After years of contraception and abortion, Quebec is said to be trying to raise its birth rate. Are any UN countries having second thoughts about their policies of population control? B.S. Toronto.
Singapore is an interesting example, and Japan, Laos, Cambodia and Malaysia also come to mind.
In 1974, at the Bucharest Conference, the Singapore Minister of Health and Home Affairs said that, in response to intense demographic pressure, his country had embarked on a crash program of population control. There were a number of government measures intended to prevent families having more than two children: higher hospital fees for the delivery of third and subsequent babies; no paid maternity leave after two children; fourth and subsequent children could not be enrolled in a local school unless there was proof that at least one parent had been sterilized.
By 1983 the Prime Minister had realized that it was the better educated groups who were not having many children. The more educated women were not marrying at all, marrying late, and not having babies. His Policies, aimed at encouraging more births in this group, were rejected as being eugenic and class-oriented. Meanwhile, the birth rate dropped to 1.4 (far below replacement level) and the proportion of older citizens who would have to be supported was causing concern.
In 1987, Singapore’s population policy was turned around to include incentives for having three or more children, in order to reach replacement level. There was a tax rebate of $10,000 U.S. for the third child, and for working mothers an extra rebate of 15% of earned income. There were government incentives for marrying, including government computer matchmaking services and “love-boat” cruises. (Truly).
Today, in 1994, twenty years after Bucharest, Singapore does face serious demographic problems, depopulation, an increasingly large proportion of the elderly, and a shrinking number of young people to fill the work force. Immigration (which would be mainly Chinese) is a potentially explosive issue in Singapore, where the small minority group of native Malays have for at least 80 years resented the power and affluence of the “immigrant” Chinese.
Japan, too, is having second thoughts. In his inaugural speech in 1987, Prime Minister Toshiki Kaifu spoke of measures to encourage a higher birth rate. Three years later, according to reports, the Minister of Finance caused an uproar when he said that perhaps the policy of encouraging higher education for women should be changed because it had caused a lowering of the birthrate.
We have learned that abortion, either spontaneous or induced, increases the chance of breast cancer. Now we hear that the birth control pill does the same. Is this true? And if so, why are our children being forced to learn about oral contraceptives in sex-education (with no warning)? K.H. London
Over the last two or three years there have been at least sixty major research studies linking oral contraceptives with breast cancer. One recent study titled “Breast Cancer Among Young U.S. Women in Relation to Oral Contraception use” was published in The Journal of the National Cancer Institute, April 6, 1994. Researchers from the Fred Hutchinson Cancer Research Centre in Seattle have found that women who were on “the pill” for ten years or more have 70 times the risk of breast cancer compared with women who have never used oral contraceptives or used them for less than a year.
It is very important to note that the researchers found that the earlier a girl takes the birth-control pill the greater the risk of breast cancer. Dr.
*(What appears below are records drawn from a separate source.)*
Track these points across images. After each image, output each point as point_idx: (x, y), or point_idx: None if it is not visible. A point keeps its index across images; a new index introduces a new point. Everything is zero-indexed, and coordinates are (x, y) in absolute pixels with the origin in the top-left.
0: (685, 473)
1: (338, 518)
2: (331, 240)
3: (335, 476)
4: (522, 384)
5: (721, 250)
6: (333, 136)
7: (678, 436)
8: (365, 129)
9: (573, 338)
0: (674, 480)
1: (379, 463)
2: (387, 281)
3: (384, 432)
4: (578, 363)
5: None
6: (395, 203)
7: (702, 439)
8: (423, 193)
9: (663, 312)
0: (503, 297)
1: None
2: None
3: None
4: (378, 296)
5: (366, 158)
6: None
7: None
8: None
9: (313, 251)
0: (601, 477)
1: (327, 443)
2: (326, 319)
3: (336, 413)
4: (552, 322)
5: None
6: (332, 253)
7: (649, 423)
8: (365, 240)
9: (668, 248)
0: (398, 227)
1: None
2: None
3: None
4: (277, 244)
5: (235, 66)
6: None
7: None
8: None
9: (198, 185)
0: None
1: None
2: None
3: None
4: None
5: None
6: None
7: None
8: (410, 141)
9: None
Herbert Ratner in the U.S. has explained: “The normal balance of hormones in the body has been carefully worked out by nature, and the moment you begin changing the balance of hormones, as you do with birth control pills and early abortion—especially in the formative years of breast development—then you are going to have these hormonal imbalances that cause disease.”
There is irony in the fact that many environmentalists who (and quite rightly) warn the world of the dangers of upsetting the balance of nature, are the very ones who are promoting the upsetting of nature’s balance in the bodies of women.
An earlier and important study was conducted in the University of Southern California by Dr. Malcolm Pike. His report, “Oral Contraceptive Use and Early Abortion as Risk Factors in Breast Cancer in Young Women,” was published in 1981 in The British Journal of Cancer. Naturally the drug manufacturers attacked the report (for billions of dollars were at stake) but later studies in the US, as well as in New Zealand, Britain and Sweden have all confirmed his findings.
There is a strong probability that many girls and young women will have breast cancer as the price of avoiding having babies. They are not being told the price that they might have to pay.